:: Given passage ::
========================================================================
The top sub's inner surface includes a circumferentially extending shoulder 10 that locates the flow diverter when fixed in place by connection of diverter housing 30. Top sub 5 additionally includes a slotted keyway 32 to slidably receive a key 33 on the flow diverter. This prevents relative rotation between the flow diverter and the surrounding housing so that the capillaries are not twisted in the coiled tubing.
The flow diverter is itself tubular in shape with a bore 37 extending its length for wire lines and the like and the flow of drilling fluid. Flow paths 38 and 39 extend longitudinally through the diverter and emerge as shown through the diverter's outer wall for fluid communication with the continuation of the flow paths through piston end housing 41.
Flow path 38 emerges through the inner wall of housing 41 for fluid communication with the continuation of the flow path through inner piston mandrel 50. The flow path eventually ends at port 42 (FIG. 4) in the piston mandrel's outer surface to provide fluid communication below piston 45 in lower piston chamber 46.
Flow path 39 emerges from the lower end of piston housing 41 for fluid communication above piston 45 in upper piston chamber 44. The piston chamber is defined by the annulus between piston mandrel 50 and tubular piston housing 65 being the next housing segment downhole of piston end housing 41. With fluid supply through path 39 and return through path 38, piston 45 will move downwardly in the direction of arrow A. The piston will move upwardly in the direction of arrow B with the reversal of flow and the piston can be held stationary if the pressure across both flow paths is equalized.
Circumferential grooves 23 in the outer surfaces of diverter 35 and piston mandrel 50 ensure continuous fluid communication with the remaining downhole portions of the flow paths whatever the relative angular orientation of the diverter and end housing 41 on the one hand, and the end housing and the upper end of piston mandrel 50 on the other. Brazed plugs 24 are used to seal the non-communicating ends of the flow paths in the end housing and piston mandrel.
========================================================================
:: Dataset extract ::

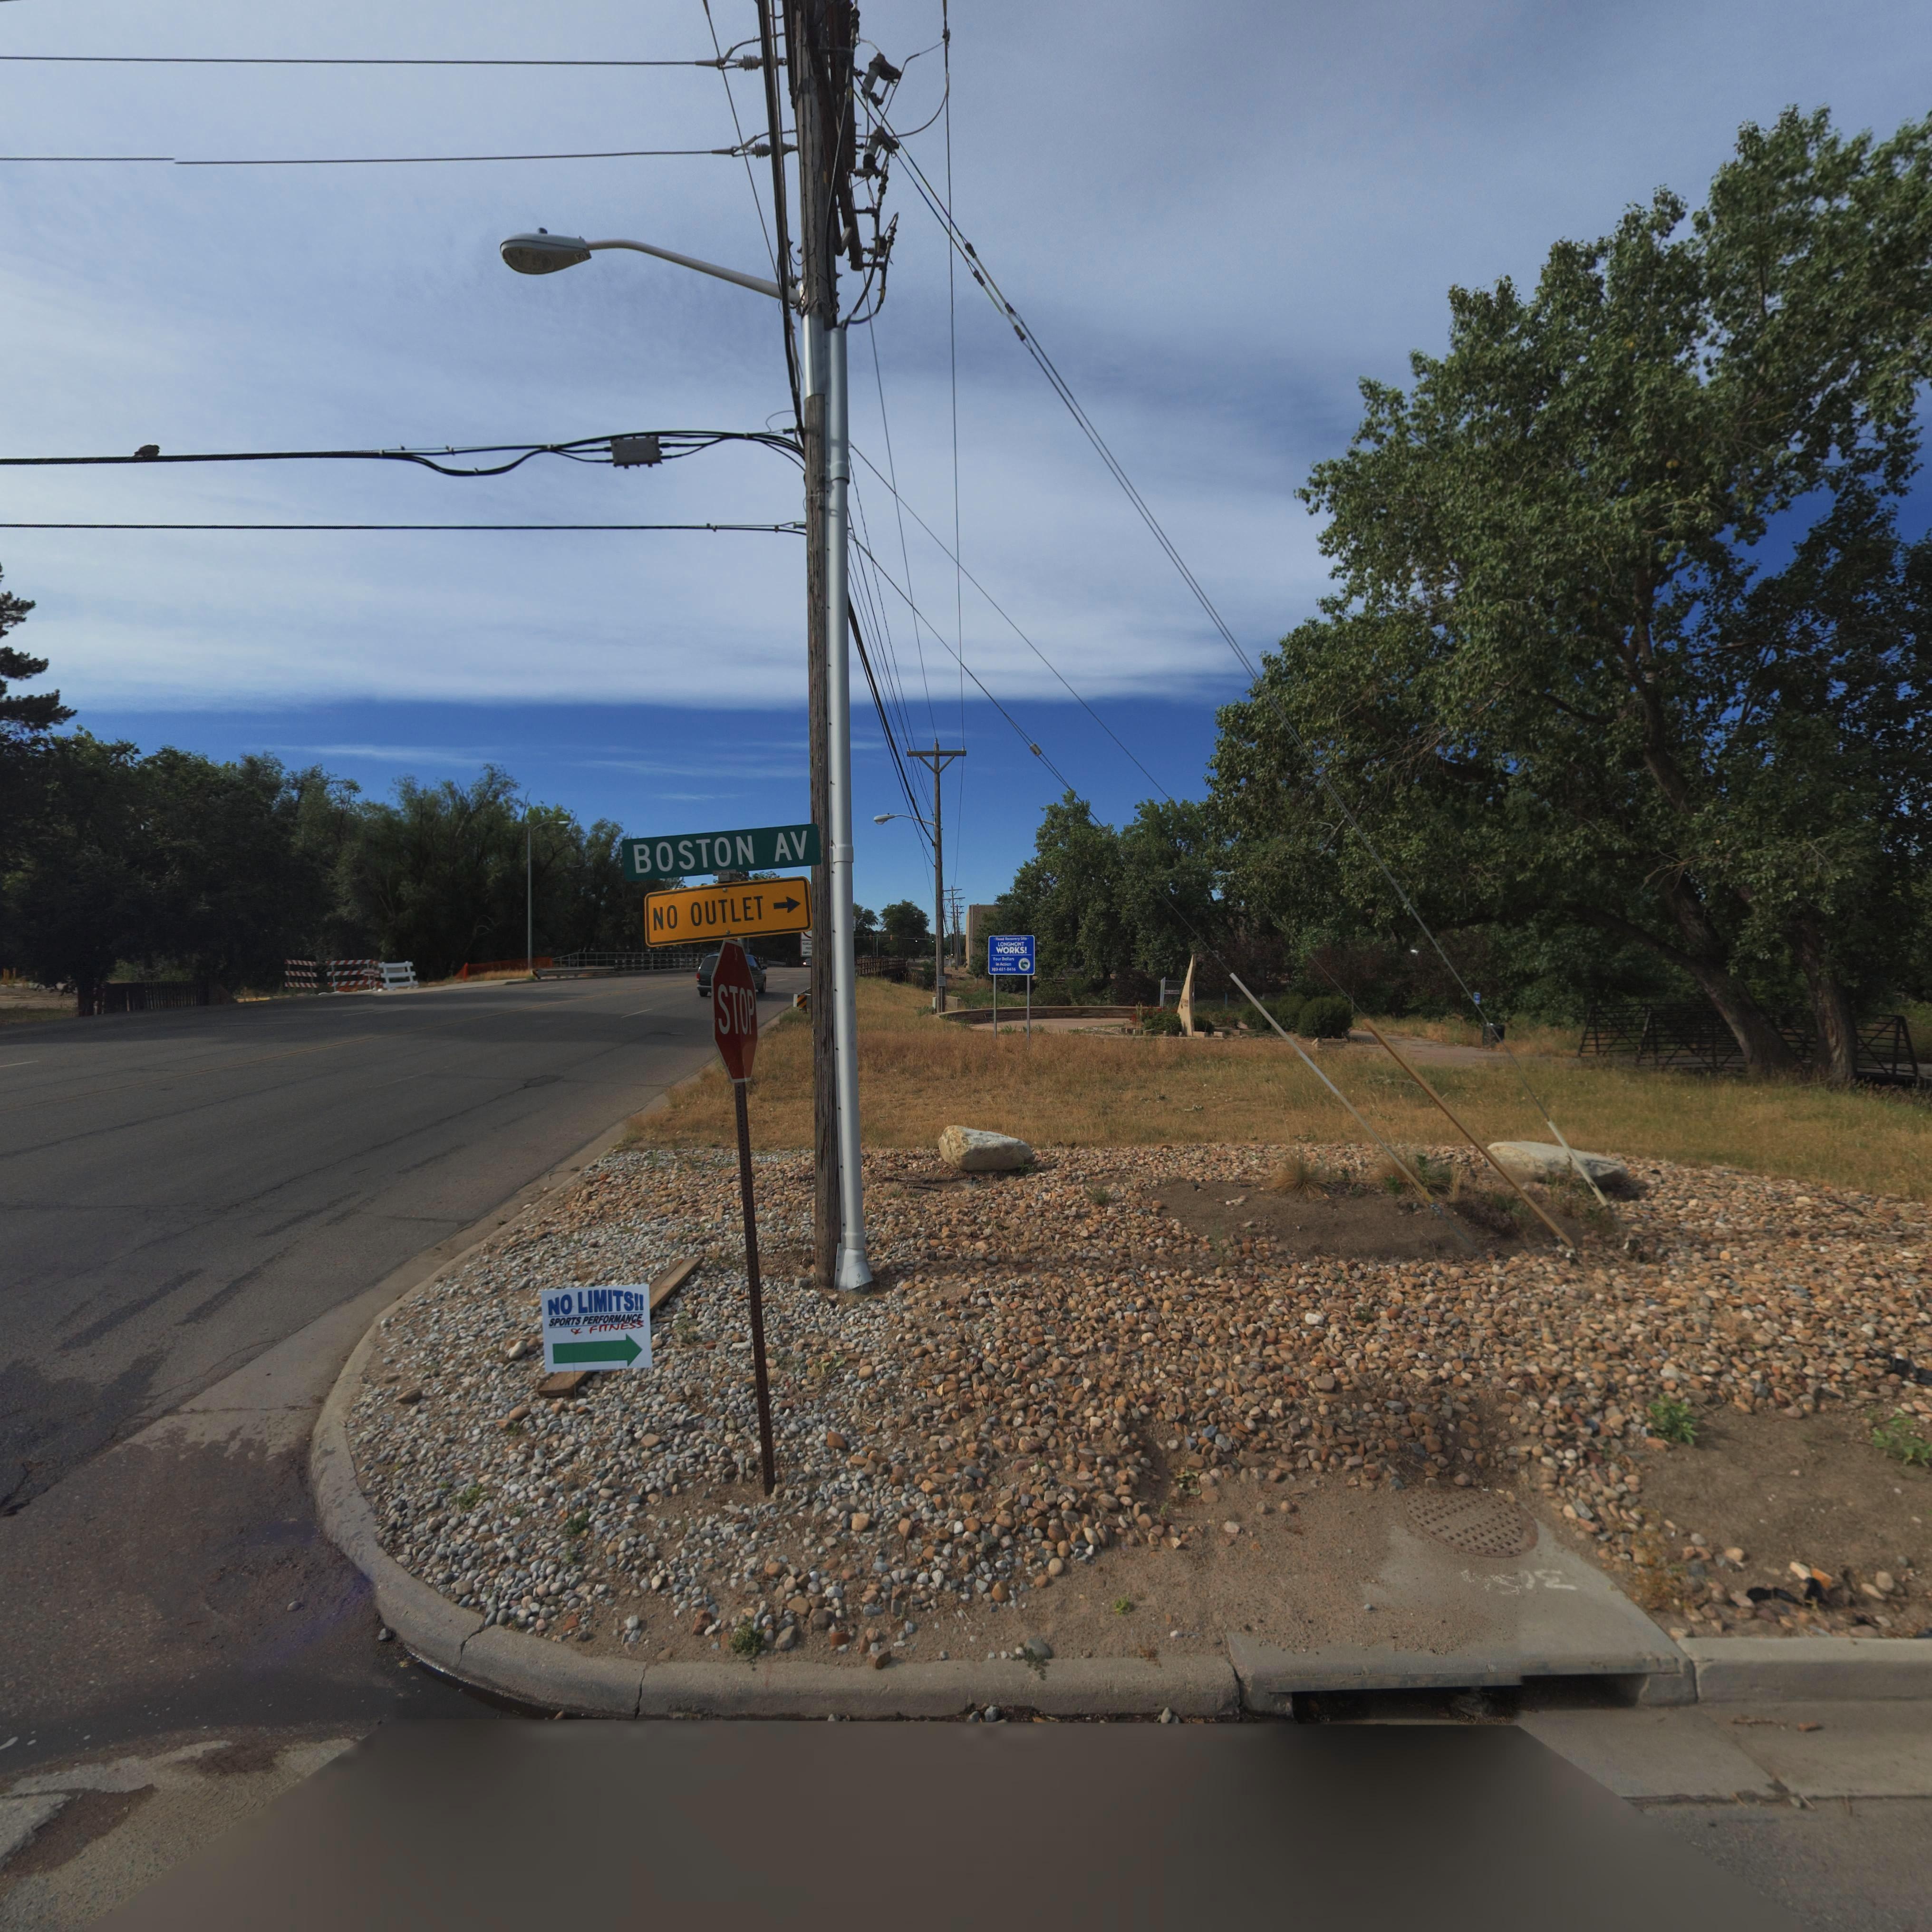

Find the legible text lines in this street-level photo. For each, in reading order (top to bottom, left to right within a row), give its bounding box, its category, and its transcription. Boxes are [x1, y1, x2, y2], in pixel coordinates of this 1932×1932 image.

[633, 830, 807, 874] StreetName: BOSTON AV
========================================================================
:: Work instructions ::
a. Print the passage on the flow diverter between "Flow path 38" and "piston chamber 46.", inclusive.
b. In the flow diverter passage, list every reference numeral of 40 or higher that is assigned to a part, together with the name the passage gives that part.

:: Solutions per task ::
a.
Flow path 38 emerges through the inner wall of housing 41 for fluid communication with the continuation of the flow path through inner piston mandrel 50. The flow path eventually ends at port 42 (FIG. 4) in the piston mandrel's outer surface to provide fluid communication below piston 45 in lower piston chamber 46.

b.
- 41: piston end housing
- 42: port
- 44: upper piston chamber
- 45: piston
- 46: lower piston chamber
- 50: inner piston mandrel
- 65: tubular piston housing